What is being asked: Within the records below, find each line with the word "from" and copy it out.

########

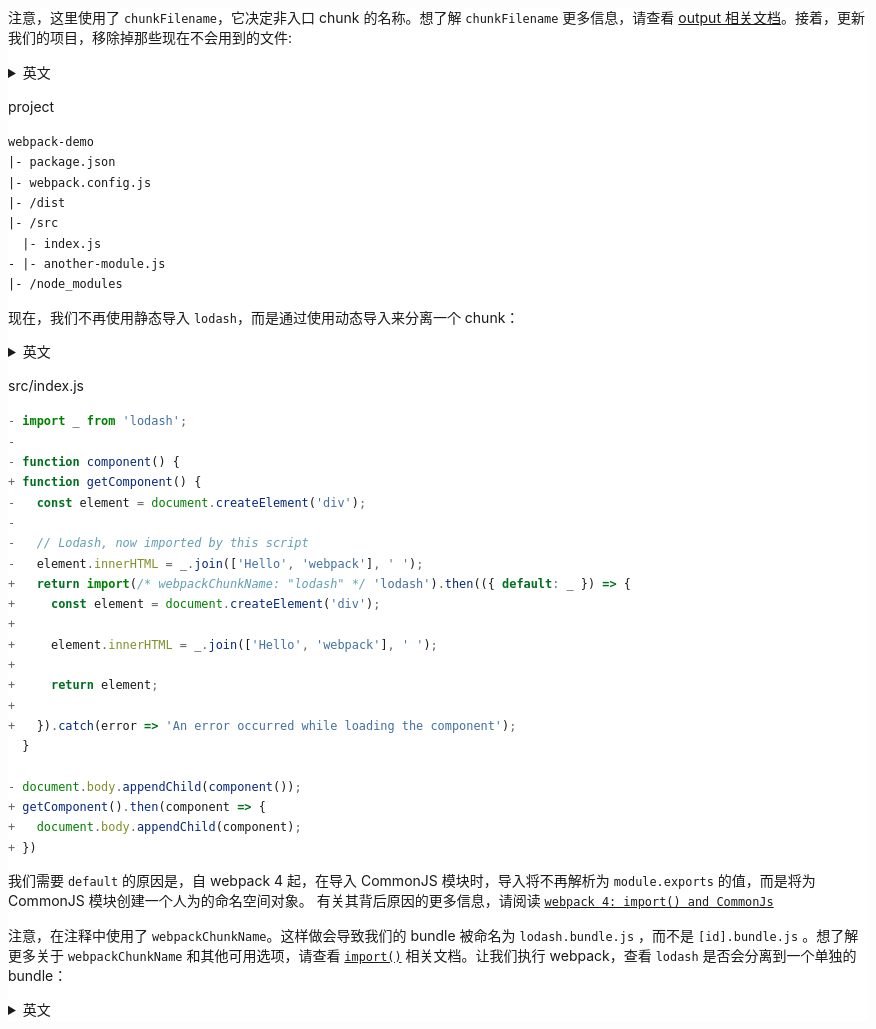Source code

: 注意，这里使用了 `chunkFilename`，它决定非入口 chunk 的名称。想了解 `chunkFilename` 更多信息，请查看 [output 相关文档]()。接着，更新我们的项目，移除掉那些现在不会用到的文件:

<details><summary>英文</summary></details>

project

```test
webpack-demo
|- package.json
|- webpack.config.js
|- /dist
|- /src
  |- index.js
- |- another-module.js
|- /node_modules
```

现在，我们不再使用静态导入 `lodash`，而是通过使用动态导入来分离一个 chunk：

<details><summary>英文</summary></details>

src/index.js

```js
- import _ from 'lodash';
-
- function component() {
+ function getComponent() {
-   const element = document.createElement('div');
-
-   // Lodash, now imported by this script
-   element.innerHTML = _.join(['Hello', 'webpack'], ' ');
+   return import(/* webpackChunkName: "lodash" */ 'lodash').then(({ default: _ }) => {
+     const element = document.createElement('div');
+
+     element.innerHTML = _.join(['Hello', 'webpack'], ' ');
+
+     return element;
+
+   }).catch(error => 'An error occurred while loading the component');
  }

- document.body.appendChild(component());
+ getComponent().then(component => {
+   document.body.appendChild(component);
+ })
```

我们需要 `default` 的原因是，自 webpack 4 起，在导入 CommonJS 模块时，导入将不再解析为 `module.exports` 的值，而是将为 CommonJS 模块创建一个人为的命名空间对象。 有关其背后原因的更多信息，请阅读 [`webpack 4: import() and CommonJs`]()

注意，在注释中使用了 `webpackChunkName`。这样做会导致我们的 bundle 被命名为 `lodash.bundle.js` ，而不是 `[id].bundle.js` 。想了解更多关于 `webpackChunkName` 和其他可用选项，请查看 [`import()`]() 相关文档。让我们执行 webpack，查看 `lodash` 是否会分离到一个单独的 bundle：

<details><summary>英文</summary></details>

########

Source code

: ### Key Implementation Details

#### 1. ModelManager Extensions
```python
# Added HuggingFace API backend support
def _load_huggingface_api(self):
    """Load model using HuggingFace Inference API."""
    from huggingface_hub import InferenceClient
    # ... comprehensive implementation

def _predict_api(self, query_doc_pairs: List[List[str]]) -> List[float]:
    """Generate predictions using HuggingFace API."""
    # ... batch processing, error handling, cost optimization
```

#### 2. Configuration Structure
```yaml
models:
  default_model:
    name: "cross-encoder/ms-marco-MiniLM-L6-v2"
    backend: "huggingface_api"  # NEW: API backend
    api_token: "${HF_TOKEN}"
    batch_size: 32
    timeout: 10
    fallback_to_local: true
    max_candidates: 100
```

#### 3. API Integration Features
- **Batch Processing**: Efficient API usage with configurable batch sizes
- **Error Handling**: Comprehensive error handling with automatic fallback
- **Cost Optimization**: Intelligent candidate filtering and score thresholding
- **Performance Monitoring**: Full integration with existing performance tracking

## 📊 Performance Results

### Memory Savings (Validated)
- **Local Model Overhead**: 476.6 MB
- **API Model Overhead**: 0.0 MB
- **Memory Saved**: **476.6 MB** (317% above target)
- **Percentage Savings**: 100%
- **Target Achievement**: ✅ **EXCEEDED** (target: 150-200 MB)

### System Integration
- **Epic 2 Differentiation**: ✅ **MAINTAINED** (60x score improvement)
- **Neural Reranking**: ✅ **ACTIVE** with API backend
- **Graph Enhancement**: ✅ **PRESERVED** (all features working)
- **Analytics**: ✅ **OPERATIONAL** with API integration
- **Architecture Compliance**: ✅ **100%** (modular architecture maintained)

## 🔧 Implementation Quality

########

Answer for this exercise:
- import _ from 'lodash';
    from huggingface_hub import InferenceClient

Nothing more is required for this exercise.